Immediately all remnants of the optimism and confidence that had crept up on her earlier were gone. She remembered Tony’s masculine body lying next to her. She felt an anguish that she thought had moved one step away crowding back in on her. She gave herself up to a paroxysm of crying.
Then, as her sobs became quieter and spaced out like hiccoughs, she heard the familiar creaks and rustles, the drip of the tap, the rattle of the shutters—and then, the splintering of wood.
Rigid, but no longer afraid, Miss Peasbody waited. Submissively, she gazed up as the man, still wearing the checked shirt and cap, came into the bedroom, his face contorted with anger.
Gratefully, Miss Peasbody stared at him as he plunged the knife into her heart.
Chapter 24
The hospital was a strikingly-modern building in brown glass and cream concrete, looking from the other side of the valley near the Porte d’Italie rather like an ocean liner. Inside, the foyer was tastefully furnished and decorated like a luxury hôtel. The lift signs indicated the wards clearly and I pressed the button for 5B. I was surprised that so far no-one had accosted me to demand the nature of my business here.
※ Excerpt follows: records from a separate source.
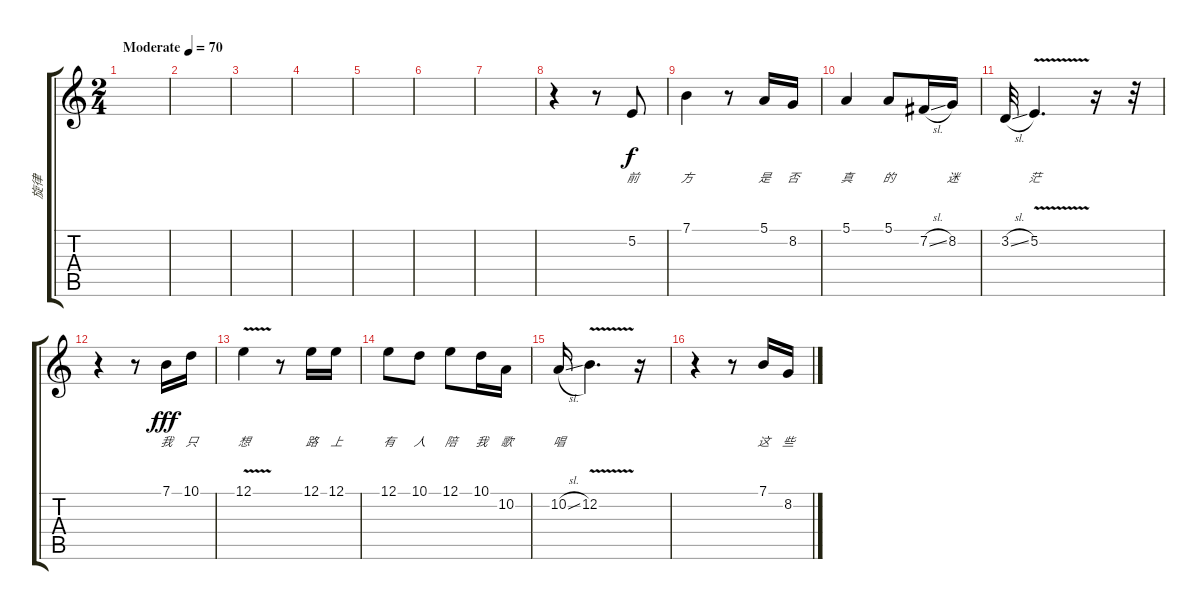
\track ("旋律" "旋律") {instrument fx1rain}
\staff {score tabs}
\tuning (E4 B3 G3 D3 A2 E2) {hide}
\ts (2 4)
\tempo (70 "Moderate")
\clef g2
\ks c
|
|
|
|
|
|
|
r.4 r.8 5.2.8{lyrics (0 "前") lyrics (1 "") lyrics (2 "") lyrics (3 "") lyrics (4 "")} |
7.1.4{lyrics (0 "方") lyrics (1 "") lyrics (2 "") lyrics (3 "") lyrics (4 "")} r.8 5.1.16{lyrics (0 "是") lyrics (1 "") lyrics (2 "") lyrics (3 "") lyrics (4 "")} 8.2.16{lyrics (0 "否") lyrics (1 "") lyrics (2 "") lyrics (3 "") lyrics (4 "")} |
5.1.4{lyrics (0 "真") lyrics (1 "") lyrics (2 "") lyrics (3 "") lyrics (4 "")} 5.1.8{lyrics (0 "的") lyrics (1 "") lyrics (2 "") lyrics (3 "") lyrics (4 "")} 7.2{sl}.16{lyrics (0 "") lyrics (1 "") lyrics (2 "") lyrics (3 "") lyrics (4 "")} 8.2.16{lyrics (0 "迷") lyrics (1 "") lyrics (2 "") lyrics (3 "") lyrics (4 "")} |
3.2{sl}.32{lyrics (0 "") lyrics (1 "") lyrics (2 "") lyrics (3 "") lyrics (4 "")} 5.2{v}.4{d lyrics (0 "茫") lyrics (1 "") lyrics (2 "") lyrics (3 "") lyrics (4 "") dy f} r.16 r.32 |
r.4 r.8 7.1.16{lyrics (0 "我") lyrics (1 "") lyrics (2 "") lyrics (3 "") lyrics (4 "") dy fff} 10.1.16{lyrics (0 "只") lyrics (1 "") lyrics (2 "") lyrics (3 "") lyrics (4 "")} |
12.1{v}.4{lyrics (0 "想") lyrics (1 "") lyrics (2 "") lyrics (3 "") lyrics (4 "")} r.8 12.1.16{lyrics (0 "路") lyrics (1 "") lyrics (2 "") lyrics (3 "") lyrics (4 "")} 12.1.16{lyrics (0 "上") lyrics (1 "") lyrics (2 "") lyrics (3 "") lyrics (4 "")} |
12.1.8{lyrics (0 "有") lyrics (1 "") lyrics (2 "") lyrics (3 "") lyrics (4 "")} 10.1.8{lyrics (0 "人") lyrics (1 "") lyrics (2 "") lyrics (3 "") lyrics (4 "")} 12.1.8{lyrics (0 "陪") lyrics (1 "") lyrics (2 "") lyrics (3 "") lyrics (4 "")} 10.1.16{lyrics (0 "我") lyrics (1 "") lyrics (2 "") lyrics (3 "") lyrics (4 "")} 10.2.16{lyrics (0 "歌") lyrics (1 "") lyrics (2 "") lyrics (3 "") lyrics (4 "")} |
10.2{sl}.16{lyrics (0 "唱") lyrics (1 "") lyrics (2 "") lyrics (3 "") lyrics (4 "")} 12.2{v}.4{d lyrics (0 "") lyrics (1 "") lyrics (2 "") lyrics (3 "") lyrics (4 "")} r.16 |
r.4 r.8 7.1.16{lyrics (0 "这") lyrics (1 "") lyrics (2 "") lyrics (3 "") lyrics (4 "")} 8.2.16{lyrics (0 "些") lyrics (1 "") lyrics (2 "") lyrics (3 "") lyrics (4 "")}
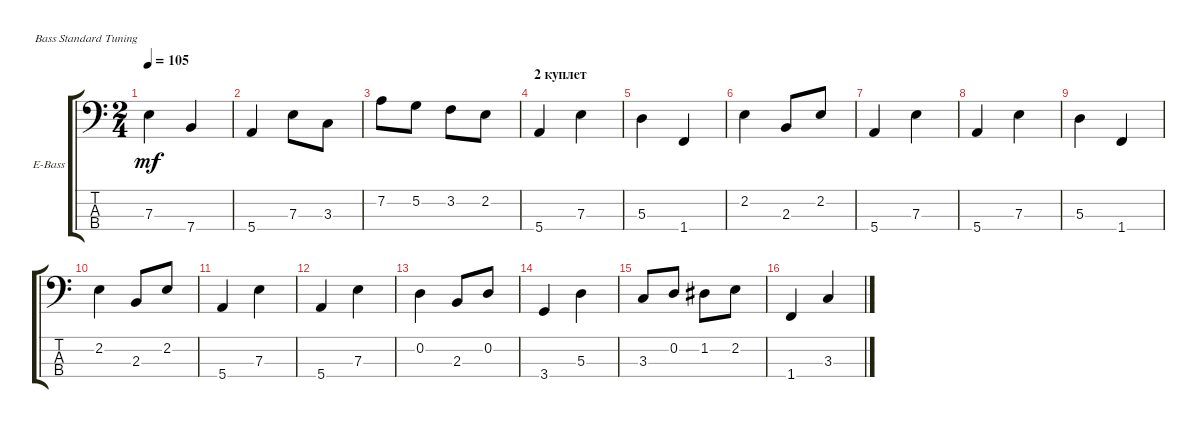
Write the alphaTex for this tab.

\defaultSystemsLayout 4
\bracketExtendMode groupsimilarinstruments
\firstSystemTrackNameOrientation horizontal
\otherSystemsTrackNameOrientation horizontal
\track ("Electric Bass" "E-Bass") {instrument electricbassfinger}
\staff {score tabs}
\tuning (G2 D2 A1 E1)
\ts (2 4)
\tempo 105
\clef f4
\scale
0.5
\ks c
7.3.4{dy mf} 7.4.4 |
5.4.4 7.3.8 3.3.8 |
7.2.8 5.2.8 3.2.8 2.2.8 |
\section ("" "2 куплет")
5.4.4 7.3.4 |
5.3.4 1.4.4 |
2.2.4 2.3.8 2.2.8 |
5.4.4 7.3.4 |
5.4.4 7.3.4 |
5.3.4 1.4.4 |
2.2.4 2.3.8 2.2.8 |
5.4.4 7.3.4 |
5.4.4 7.3.4 |
0.2.4 2.3.8 0.2.8 |
3.4.4 5.3.4 |
3.3.8 0.2.8 1.2.8 2.2.8 |
1.4.4 3.3.4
On the fifth floor, I was immediately confronted with a touching scene. A youngish man in a dressing gown was taking leave of his wife and little boy. All three were in tears. The patient did not look too ill but the desperation in the woman’s eyes suggested that her life-centre was being wrenched away from her and that the family had been given little hope of an early reunion. I bit my lip and stretched my eyes and wondered why I had never been as closely tied to a man as that. Even Jacques had held me at arm’s length when it came to the crunch—was it because he had tested me and found me wanting in the quality a man needs at such a moment?